Denmark doesn’t even have jump racing, and that’s only part of the Percussionist story.

The Irish-bred, Danish-based steeplechaser raced in England, Norway, Sweden, and the United States in 2010. He finished fifth in Sweden’s Champion Hurdle. He won Norway’s. He captured the Grade 1 American Grand National, the richest jump race in North America at $250,000. And that’s only part of the Percussionist story.

The son of Sadler’s Wells and the Silver Hawk mare Magnificent Style was bred by the Sangster family’s Swettenham Stud. He raced on the flat with trainer John Gosden and jockey Frankie Dettori among others. He won the 2004 Derby Trial Stakes at Lingfield, then placed fourth (beaten two heads for second) in the Epsom Derby itself. And that’s only part of the Percussionist story.

Percussionist brought 340,000 guineas to top the autumn horses-in-training sale at Doncaster in 2004. He split time as a jumper and a flat horse for top connections Graham Wylie and Howard Johnson, winning four times over hurdles, once over chase fences, and taking down the Group 2 Yorkshire Cup on the flat. And that’s only part of the Percussionist story.
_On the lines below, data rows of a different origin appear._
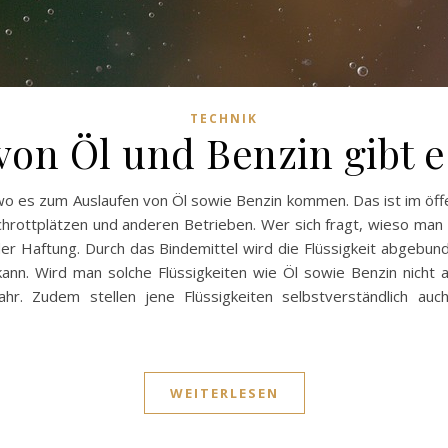
TECHNIK
on Öl und Benzin gibt e
 wo es zum Auslaufen von Öl sowie Benzin kommen. Das ist im ö
chrottplätzen und anderen Betrieben. Wer sich fragt, wieso man
 der Haftung. Durch das Bindemittel wird die Flüssigkeit abgebu
n. Wird man solche Flüssigkeiten wie Öl sowie Benzin nicht au
hr. Zudem stellen jene Flüssigkeiten selbstverständlich au
WEITERLESEN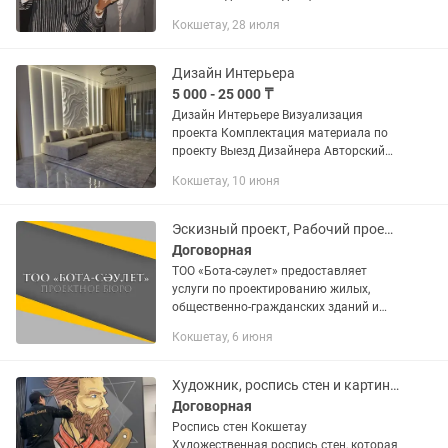
Олар сізге суретті таңдауға
Кокшетау, 28 июля
көмектеседі, мен эскиз жасаймын.
Икемді...
Дизайн Интерьера
5 000 - 25 000 ₸
Дизайн Интерьере Визуализация
проекта Комплектация материала по
проекту Выезд Дизайнера Авторский
надзор Технадзор на объекте Подборка
Кокшетау, 10 июня
стиля в Интерьера
Эскизный проект, Рабочий проект, ПСД, Технический проект, Перепланировка.
Договорная
ТОО «Бота-сәулет» предоставляет
услуги по проектированию жилых,
общественно-гражданских зданий и
сооружений; Разработка: - Эскизный
Кокшетау, 6 июня
проект (ИЖС, многоэтажные жилые
дома, административные здания,...
Художник, роспись стен и картин для интерьера
Договорная
Роспись стен Кокшетау
Художественная роспись стен, которая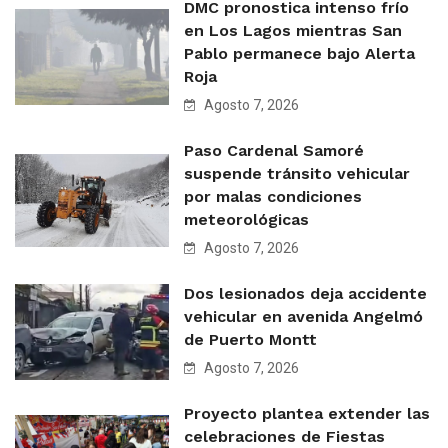
DMC pronostica intenso frío
en Los Lagos mientras San
Pablo permanece bajo Alerta
Roja
Agosto 7, 2026
Paso Cardenal Samoré
suspende tránsito vehicular
por malas condiciones
meteorológicas
Agosto 7, 2026
Dos lesionados deja accidente
vehicular en avenida Angelmó
de Puerto Montt
Agosto 7, 2026
Proyecto plantea extender las
celebraciones de Fiestas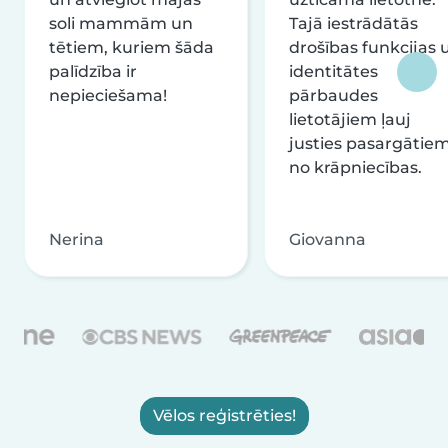
soli mammām un
Tajā iestrādātās
tētiem, kuriem šāda
drošības funkcijas 
palīdzība ir
identitātes
nepieciešama!
pārbaudes
lietotājiem ļauj
justies pasargātie
no krāpniecības.
Nerina
Giovanna
Vēlos reģistrēties!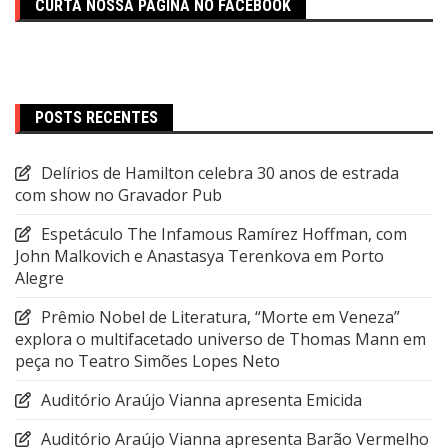
CURTA NOSSA PÁGINA NO FACEBOOK
POSTS RECENTES
Delírios de Hamilton celebra 30 anos de estrada
com show no Gravador Pub
Espetáculo The Infamous Ramírez Hoffman, com
John Malkovich e Anastasya Terenkova em Porto
Alegre
Prêmio Nobel de Literatura, “Morte em Veneza”
explora o multifacetado universo de Thomas Mann em
peça no Teatro Simões Lopes Neto
Auditório Araújo Vianna apresenta Emicida
Auditório Araújo Vianna apresenta Barão Vermelho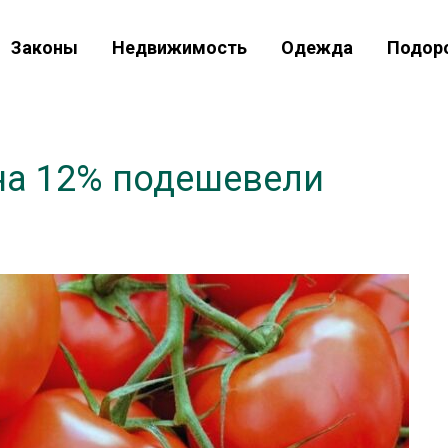
Законы
Недвижимость
Одежда
Подор
 на 12% подешевели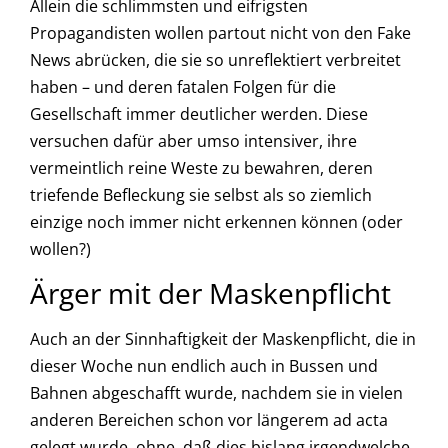
Allein die schlimmsten und eifrigsten
Propagandisten wollen partout nicht von den Fake
News abrücken, die sie so unreflektiert verbreitet
haben – und deren fatalen Folgen für die
Gesellschaft immer deutlicher werden. Diese
versuchen dafür aber umso intensiver, ihre
vermeintlich reine Weste zu bewahren, deren
triefende Befleckung sie selbst als so ziemlich
einzige noch immer nicht erkennen können (oder
wollen?)
Ärger mit der Maskenpflicht
Auch an der Sinnhaftigkeit der Maskenpflicht, die in
dieser Woche nun endlich auch in Bussen und
Bahnen abgeschafft wurde, nachdem sie in vielen
anderen Bereichen schon vor längerem ad acta
gelegt wurde, ohne, daß dies bislang irgendwelche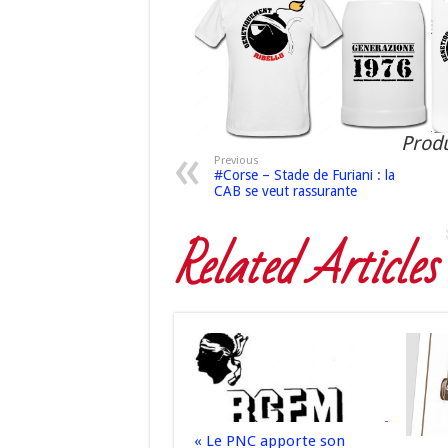
Produ
Previous
#Corse – Stade de Furiani : la
CAB se veut rassurante
Related Articles
« Le PNC apporte son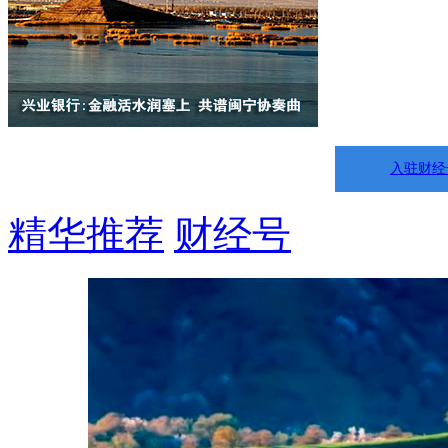
入驻财经
精华推荐
财经号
Norwegian horseman Morten Buskop bought Percussionist from Wylie and Johnson in May 2010, looking for a classy jumper to race in Scandinavia and perhaps attempt an American invasion. Nine years old, carrying more than $500,000 in career earnings, Percussionist was some prospect. A software executive by trade, Buskop, his wife, Iben, and trainer, Hanne Bechmann, prepped their new charge with a flat race in Norway, a fifth over hurdles in Sweden, and then back-to-back Norwegian hurdle wins in August and September. And that’s still only part of the Percussionist story.

Buskop started plotting a return trip to the Grand National, in which he finished second with General Ledger in 2009. Percussionist, with maiden World Of Events for company, arrived a week before the race, spent time at a local farm, schooled over the American fences two days out, and then demolished a quality field in the 2 5/8-mile, Grade 1 Grand National in New Jersey. Percussionist rated off the pace, advanced into striking position, then used his flat speed to overwhelm Slip Away in the stretch while winning by seven lengths. A few days later, Buskop sold his two horses to leading American owner Irv Naylor.

And that’s the Percussionist story, so far anyway. The Eclipse Award finalist finished a tired sixth in the Colonial Cup for Naylor but should return as a player in the division in 2011.

Buskop gave credit to his horse and some special care for the historic win at Far Hills.

“He’s 9, so we really needed to get him sparkled up again, and we did that with TLC,” the owner said. “All respect for Howard Johnson, but he’s a big trainer and he keeps 160 jumpers. Basically, it’s quite simple. Pay attention to the small things, keep him happy. Take a class horse like this, get him into a small yard, and give him lots of attention.”

And you might get lucky. Percussionist blossomed under Buskop’s care, handled the marathon trip and all its details from Copenhagen to Amsterdam to JFK Airport in New York to Far Hills, N.J.

“He still has to come through and win, even if everything goes right; there were 12 horses in the race and 11 losers,” Buskop said of the Grand National. “We were second with General Ledger; we achieved that. I couldn’t even dream of winning, but I wanted to try. It’s a dream come true. I never thought I’d get him that good, good enough to win this race. Deep inside me, I thought there was a chance, but I didn’t dare think it or say it.”